--- EXTRACT PROVIDED Enclosed Below ---

Yep! That was the only way you could use Elephant Powder!:)
 

JWFilips

Well-Known Member
Bill Knight was a very good friend of mine! He Joked with me being GOEX's poster boy and their photographer! But that was only because he hated the Faringers ( New Owners of Gerhart Owen Black Powder factory!) He Partnered up with the New Elephant powder Folks making powder from the burning rainforest in South America using Bat Guano as the oxidizer! I tested it numerous times with GOEX paying the bill...but I told them I would be very impartial! That stuff was very hydroscopic, dirty and low energy compared to GOEX! I had a few cases of it that I blew up in Fireworks for July 4th! Wouldn't even use it in my canons! Yes I guess if you tuned your loads to it and cleaned between each shot you could get it to work!
Bill and I joked back and forth about it all! But he had a lot of historical research on gun finishing and Coloring that he shared with me! For this I am forever grateful! He shared a lot with me and when he past.... I felt a tremendous loss of knowledge!

--- End of Enclosed EXTRACT PROVIDED ---
--- EXTRACTED MATERIAL Enclosed Below ---

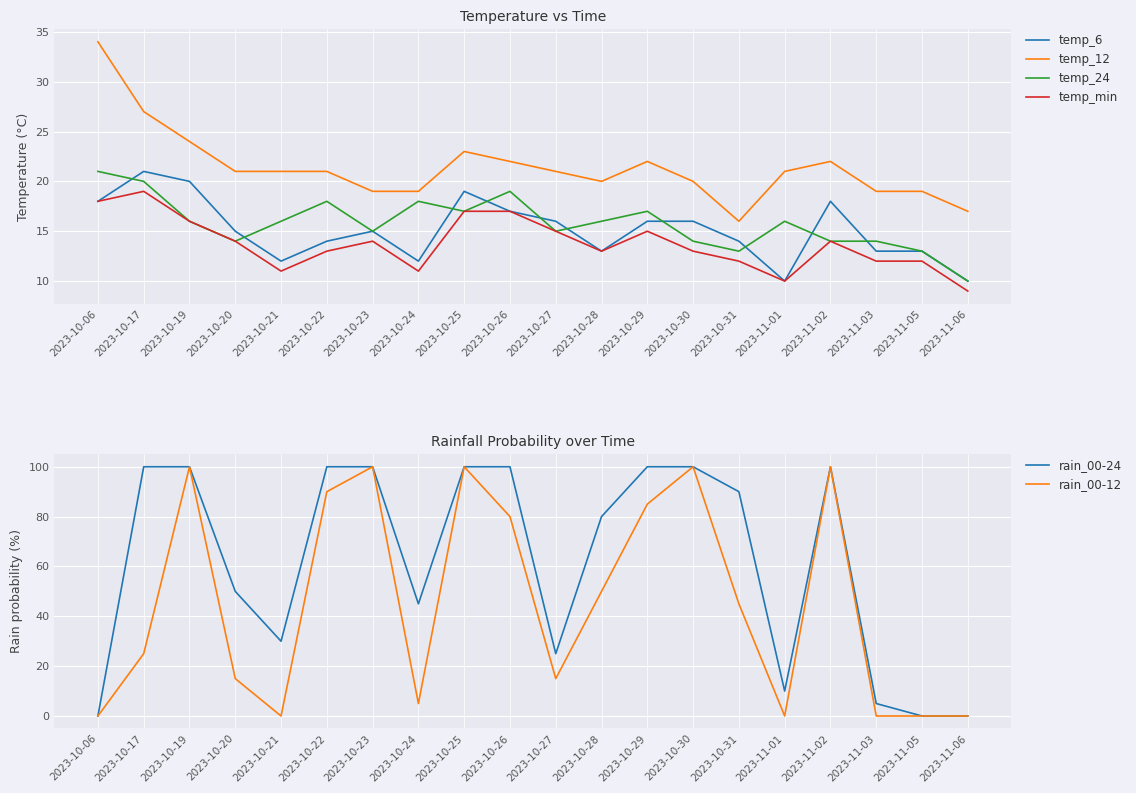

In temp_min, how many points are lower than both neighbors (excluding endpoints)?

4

--- End of Enclosed EXTRACTED MATERIAL ---
--- EXTRACTED MATERIAL Enclosed Below ---

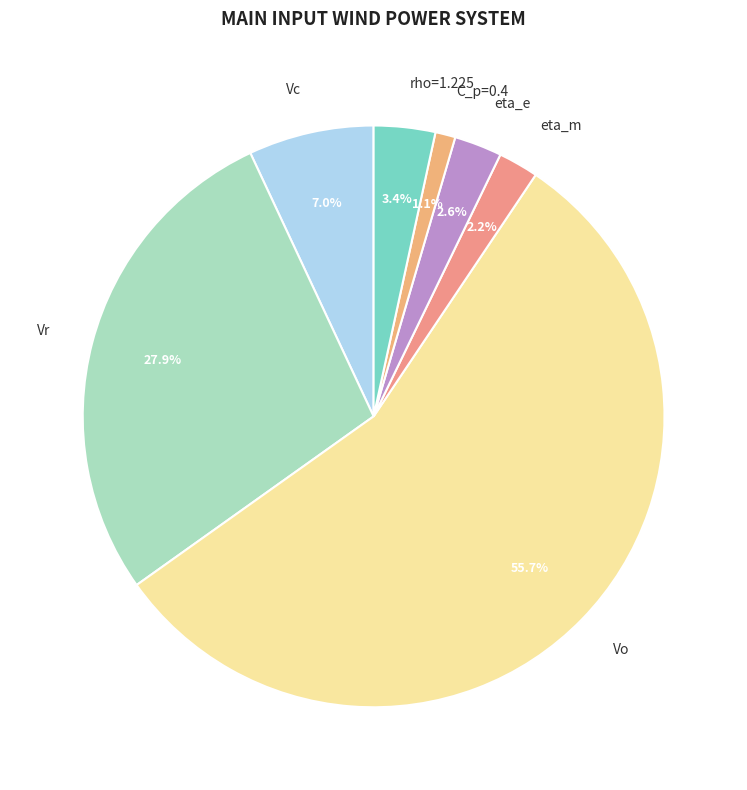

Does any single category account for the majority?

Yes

--- End of Enclosed EXTRACTED MATERIAL ---
--- EXTRACTED MATERIAL Enclosed Below ---

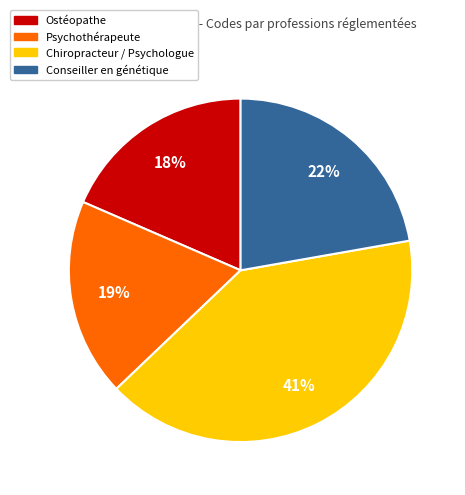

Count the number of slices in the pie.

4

--- End of Enclosed EXTRACTED MATERIAL ---

* **REQUIREMENT**
Revise the forum post about black powder by writing it out from "Bill and I joked" up to and including "loss of knowledge!", with "historical research" changed to "archival research".

* **RESULT**
Bill and I joked back and forth about it all! But he had a lot of archival research on gun finishing and Coloring that he shared with me! For this I am forever grateful! He shared a lot with me and when he past.... I felt a tremendous loss of knowledge!